The pathology findings of DFM include perilobar and perivascular lymphocytic infiltrate of mature B cells, lobular atrophy, keloidal fibrosis, and characteristic myofibroblastic epithelioid cells consistent with lymphocytic mastopathy.^[9] An etiology that has been suggested for this disease is increased collagen production and decreased collagen degradation due to the hyperglycemic environment found in these patients which lead to extracellular matrix expansion.^[7] However, the exact pathophysiology of this disease is still not completely understood.

Pathologic diagnosis is important to rule out malignancy in this subset of patients. Fine-needle aspiration is not recommended due to the high rate of insufficient sampling due to the fibrotic nature of the lesion.^[1] In the past, surgical excision was often performed in DFM to exclude malignancy. It is important to recognize that surgical excision may increase the number and extent of recurrences and US-guided percutaneous core needle biopsy is preferred for diagnosis of DFM.^[10]

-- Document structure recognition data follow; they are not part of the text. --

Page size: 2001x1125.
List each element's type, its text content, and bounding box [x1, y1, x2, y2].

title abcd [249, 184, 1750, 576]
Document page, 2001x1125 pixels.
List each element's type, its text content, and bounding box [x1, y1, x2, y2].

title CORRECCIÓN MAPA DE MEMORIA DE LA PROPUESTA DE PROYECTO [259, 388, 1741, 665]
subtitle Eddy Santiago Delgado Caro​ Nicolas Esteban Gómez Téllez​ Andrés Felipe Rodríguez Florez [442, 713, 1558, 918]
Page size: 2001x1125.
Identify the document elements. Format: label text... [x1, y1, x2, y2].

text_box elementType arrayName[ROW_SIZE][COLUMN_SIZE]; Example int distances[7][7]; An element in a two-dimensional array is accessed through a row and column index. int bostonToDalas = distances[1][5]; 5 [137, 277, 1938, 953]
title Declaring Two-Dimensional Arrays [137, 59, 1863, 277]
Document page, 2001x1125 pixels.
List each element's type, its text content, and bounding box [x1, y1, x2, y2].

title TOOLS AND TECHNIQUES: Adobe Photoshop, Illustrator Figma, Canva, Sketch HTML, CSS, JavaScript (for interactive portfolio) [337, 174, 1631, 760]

This particular case is unusual in regard to the distinct imaging findings and that the patient had Type 2 diabetes and was insulin naïve with adequate glucose control on metformin. The imaging findings on mammography showing a developing global asymmetry and the US correlate demonstrating a region of diffuse increased echogenicity without posterior acoustic shadowing or focal masses is unique and suggests a diagnosis other than DFM. However, US-guided biopsy of this abnormal region revealed DFM. This case demonstrates that DFM can have a variable appearance on mammography and US and that it should not be excluded from the differential diagnosis even if the classic US findings are absent.

CONCLUSION

DFM can occur in non-insulin-dependent patients as well as patients with other autoimmune disorders. Our case shows that the US appearance can be variable and present as an echogenic region of glandular tissue without posterior acoustic shadowing and should be included in the differential diagnosis of a breast lump in diabetic patients regardless of glucose control. The diagnosis should be achieved with US-guided percutaneous core needle biopsy.